As if to prove his point, I stumbled across these photos in an article in the Hebrew edition of Haaretz. They are of printed T-shirts that soldiers in Israeli army units make for themselves. This is a a long standing tradition in the Israeli army. A way of bonding with your army buddies and showing off to the people back home. I have a unit T-shirt from when I served in the Israeli army. The difference is that these crop logos of are just plan vicious, whereas they used to be merely macho - or, in the case of my unit, humorous.

The sad thing to remember when viewing these army T-shirts, is that Israel has a "peoples army". There is a universal draft, and most young people serve, and are therfore saturated to the culture that produces these shirts. The state of war, the universal military service, the day to day conflict with the Arabs, has been going on for 60 years. It has intensified in the past 40 years (since the occupations of 1967) and then stepped up a notch in the last 20 years (since the first intifada). The results are seen in the stories revealed by soldiers' interviews in Haaretz.

Dow Marmur, in his comments in the Globe, asks: "The important thing to determine is: Were these isolated incidents or widespread behaviour?"

Sadly, I think the T-shirt logos show that the moral rot is deep. Maybe these kids will grow out of it. Or, more probably, they will grow up to be the senior officers, policy makers and educators of tomorrow.

* * *


On the right, a T-Shirt showing a mosque being dynamited, produced for the Sapper's Unit of Battalion 13 of the Golani Brigade. The text reads, "Only God Forgives."

On the left, showing a child in the cross-hairs, a shirt produced for graduates of a Snipers Course. The text reads, "The Smaller, The More Difficult."



Above, a shirt produced for soldiers of the Givati Brigade at the end of 2008. The text reads, "Every Arab Mother Knows That The Fate Of Her Son Is In My Hands" (This text had previously been banned from a T-shirt in another infantry unit.)


On the right, showing a pregnant Arab woman with her belly in the cross-hairs, a T-shirt produced for soldiers in the Sniper Platoon of the Shaked Battalion of the Golani Brigade. The text reads "Sniper Platoon, One Shot Two Kills."

On the left, showing a Samurai, a T-Shirt produced for the soldiers of the Haruv Battalion of the Kfir Brigade.
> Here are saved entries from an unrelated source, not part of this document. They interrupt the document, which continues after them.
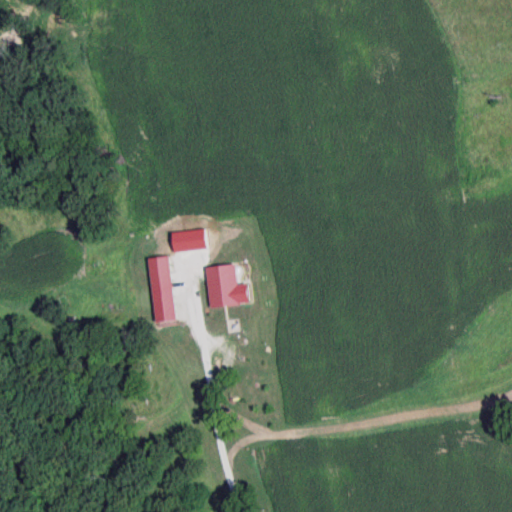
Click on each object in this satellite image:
building: (162, 276)
building: (224, 288)
building: (252, 407)
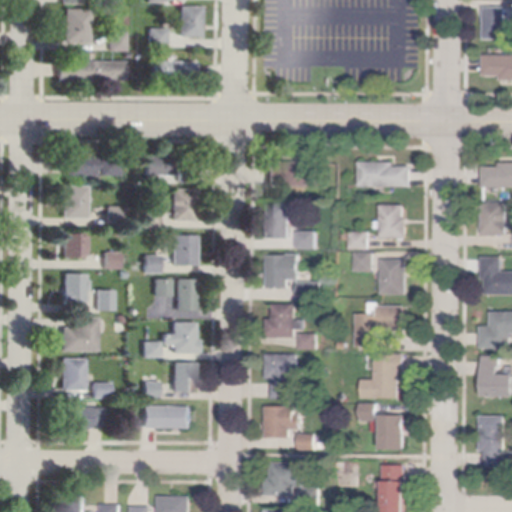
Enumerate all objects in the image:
building: (69, 1)
building: (70, 1)
building: (154, 1)
building: (156, 1)
road: (341, 14)
building: (189, 21)
building: (497, 22)
building: (189, 23)
building: (497, 24)
building: (76, 25)
building: (75, 26)
building: (155, 38)
building: (157, 38)
building: (116, 41)
building: (116, 42)
road: (341, 57)
road: (448, 61)
building: (499, 66)
building: (498, 68)
building: (172, 69)
building: (89, 71)
building: (89, 72)
building: (173, 72)
road: (256, 120)
building: (92, 164)
building: (159, 164)
building: (91, 165)
building: (158, 166)
building: (295, 174)
building: (387, 175)
building: (186, 176)
building: (294, 176)
building: (386, 176)
building: (499, 176)
building: (498, 177)
building: (73, 202)
building: (74, 202)
building: (184, 205)
building: (183, 207)
building: (115, 215)
building: (114, 216)
building: (497, 218)
building: (151, 219)
building: (496, 220)
building: (282, 221)
building: (281, 222)
building: (395, 222)
building: (395, 222)
building: (348, 236)
building: (310, 240)
building: (309, 241)
building: (361, 241)
building: (362, 241)
building: (126, 244)
building: (72, 246)
building: (72, 246)
building: (183, 250)
building: (183, 251)
road: (19, 255)
road: (232, 256)
building: (110, 260)
building: (110, 261)
building: (366, 262)
building: (367, 262)
building: (150, 264)
building: (150, 264)
building: (286, 270)
building: (284, 272)
building: (121, 273)
building: (497, 276)
building: (395, 277)
building: (396, 277)
building: (497, 277)
building: (73, 287)
building: (161, 287)
building: (73, 288)
building: (161, 288)
building: (313, 290)
building: (312, 292)
building: (185, 294)
building: (184, 296)
building: (103, 300)
building: (103, 300)
building: (130, 310)
road: (447, 317)
road: (463, 317)
building: (285, 322)
building: (287, 322)
building: (379, 324)
building: (380, 324)
building: (498, 331)
building: (499, 331)
building: (79, 335)
building: (79, 336)
building: (180, 337)
building: (181, 338)
building: (312, 342)
building: (150, 349)
building: (149, 350)
building: (285, 373)
building: (71, 374)
building: (71, 374)
building: (284, 375)
building: (183, 377)
building: (387, 377)
building: (183, 378)
building: (496, 378)
building: (387, 379)
building: (496, 379)
building: (149, 389)
building: (150, 389)
building: (99, 390)
building: (100, 390)
building: (371, 411)
building: (370, 413)
building: (80, 416)
building: (84, 417)
building: (168, 417)
building: (167, 418)
building: (281, 422)
building: (284, 422)
building: (395, 432)
building: (395, 433)
building: (495, 440)
building: (310, 441)
building: (310, 442)
building: (496, 444)
road: (115, 463)
building: (288, 479)
building: (292, 482)
building: (396, 488)
building: (397, 488)
building: (313, 496)
building: (71, 504)
building: (73, 504)
building: (177, 504)
building: (178, 504)
building: (113, 508)
building: (114, 508)
building: (143, 509)
building: (143, 509)
road: (479, 509)
building: (279, 510)
park: (478, 510)
building: (280, 511)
The text reads, "We will not rest until we have confirmed the kill." (A reference to the illegal but common practice of shooting dead, dying, or sometimes just wounded, enemy in the head at close range, to make sure they are dead.)



Above are logos ordered for T-shirts.

On the top, for soldiers from Battalion 13 of the Golani Brigade. The text reads, "Haniyeh, Full cock up the barrel. End of Operation Cast Lead" (Haniyeh is the Hamas Prime Minister in Gaza.)

On the bottom right, for the "Carmon Team" graduates of a reconnaissance snipers' course. The text reads, "You (male) need to run faster. To run faster before you are finished. And later they (female) cry, and later they cry."

On the bottom left, for infantry snipers. The text requires no translation.

* * *
When I lived in Israel, it was not rare (but not common either) to hear people talk like this. But no one (outside of the Kahanists) would have put it in writing and certainly not on a T-Shirt. And certainly not on an army sanctioned T-shirt.

The Haaretz article about the T-shirts did point out that when one of the soldiers went to pick up his T-Shirt at the custom T-Shirt store, he realized that the employee who handed him his shirt was an Israeli Arab. "I felt bad for him," he said.

Maybe, where there is shame there is hope.